Remember Miamity? Of course you don’t. Back in 2005, Miamity was one of the first wave of Miami omniblogs. It was written by University of Miami student Kyle Munzenrieder (this was in the days before every college student had a blog or three), and had a kind of laid-back nonchalant snark that you’d still miss if you’d read it. (And you can!, thanks to the Wayback Machine, where all other links shall point.)
So, everything was going along just great, until sometime around November 15, 2009. Kyle posted a music video, written and produced largely by members of the Hurricanes, the UM football team, smartly titled Don’t Let Your Ho Go to the 7th Floor, which by all accounts is a downright catchy ode to a gangbang. The song was nothing new, but apparently the blog introduced it to a whole new batch of folks, and all hell proceeded to break loose. Highlights included national coverage, Kyle being summoned to the Dean’s office and leaving in handcuffs, Kyle posting a fake suicide notice on his blog, a front-page story in the Miami Herald (reprinted here), and Kyle being kicked out of school and living in some squalid off-campus apartment, unemployed and dejected. I’d highly recommend to investigate further, which you can do at the articles tagged ‘7th-floor-gate’ at Miamity (although you will not find the original post, which is deleted 4evah), and Critical Miami coverage of Miamity.
But my favorite part of the story jumps to the present, where we find our hero as the only blogger from the early Miami blogging scene to have successfully made the jump to bonafide (read: paid) journalism. He wrote a bit for Ignore Magazine. Sometime in 2008 he was hired by the Miami New Times, and he recently had a music feature published in ultra-glossy Miami Magazine.
I exchanged a couple of e-mails with Kyle recently, and asked him about his ongoing transition from blogging to “straight” journalism:
The major conflict I sometimes have, if only in my head, is that the blogging tends to be a lot more opinionated and off the cuff. Which could cause problems with more traditional journalism. Like, just as an example I’d love to sit down and pick someone like Marco Rubio’s brain, but I doubt with everything I’ve written about him online he’d let me.
You probably can’t catch Kyle on his new blog, because it also apprears abandoned, but you can find him on the twitter. Good show, eh?
First wave, Alesh? Really? I mean, not to take anything away from newcomers like you and Kyle, who have both provided outstanding work, but Fanless started in April of 1999, Hidden City in October of 1999, and Discourse in June of 1998. And that doesn’t even acknowledge the LJ and hosted blogs of the period.
1. The Wayback link is way cool. How does that work? No, don’t tell me. It’s probably even more complicated than a Thermos bottle.

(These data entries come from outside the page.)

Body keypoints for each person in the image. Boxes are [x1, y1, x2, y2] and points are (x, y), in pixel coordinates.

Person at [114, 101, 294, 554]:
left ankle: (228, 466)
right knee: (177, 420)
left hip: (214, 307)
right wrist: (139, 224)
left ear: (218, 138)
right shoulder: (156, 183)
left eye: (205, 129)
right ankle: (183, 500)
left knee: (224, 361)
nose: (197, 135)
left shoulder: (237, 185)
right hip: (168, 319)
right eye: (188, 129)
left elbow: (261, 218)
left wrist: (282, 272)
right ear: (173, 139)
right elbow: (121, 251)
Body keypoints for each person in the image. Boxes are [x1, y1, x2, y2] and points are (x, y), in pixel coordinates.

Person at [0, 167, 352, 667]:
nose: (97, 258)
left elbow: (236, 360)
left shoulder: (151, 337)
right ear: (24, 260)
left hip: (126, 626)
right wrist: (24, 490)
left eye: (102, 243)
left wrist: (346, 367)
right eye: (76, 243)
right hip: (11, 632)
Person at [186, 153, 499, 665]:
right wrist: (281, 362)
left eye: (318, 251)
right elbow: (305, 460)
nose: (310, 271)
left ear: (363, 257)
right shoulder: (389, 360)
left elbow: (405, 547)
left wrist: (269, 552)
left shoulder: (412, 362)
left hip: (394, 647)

2. Fix your date for Kyle’s troublesome post. It wasn’t 11/15/09. That hasn’t happened yet, and may never, if what I hear on wingnut radio is true.
3. You were missed tonight at the Art and Culture Center. A board member (who will not be ID’d here) got a little drunk and started pawing at one of the guests. Both female. I did my best to convince them both to come home with me, but no luck.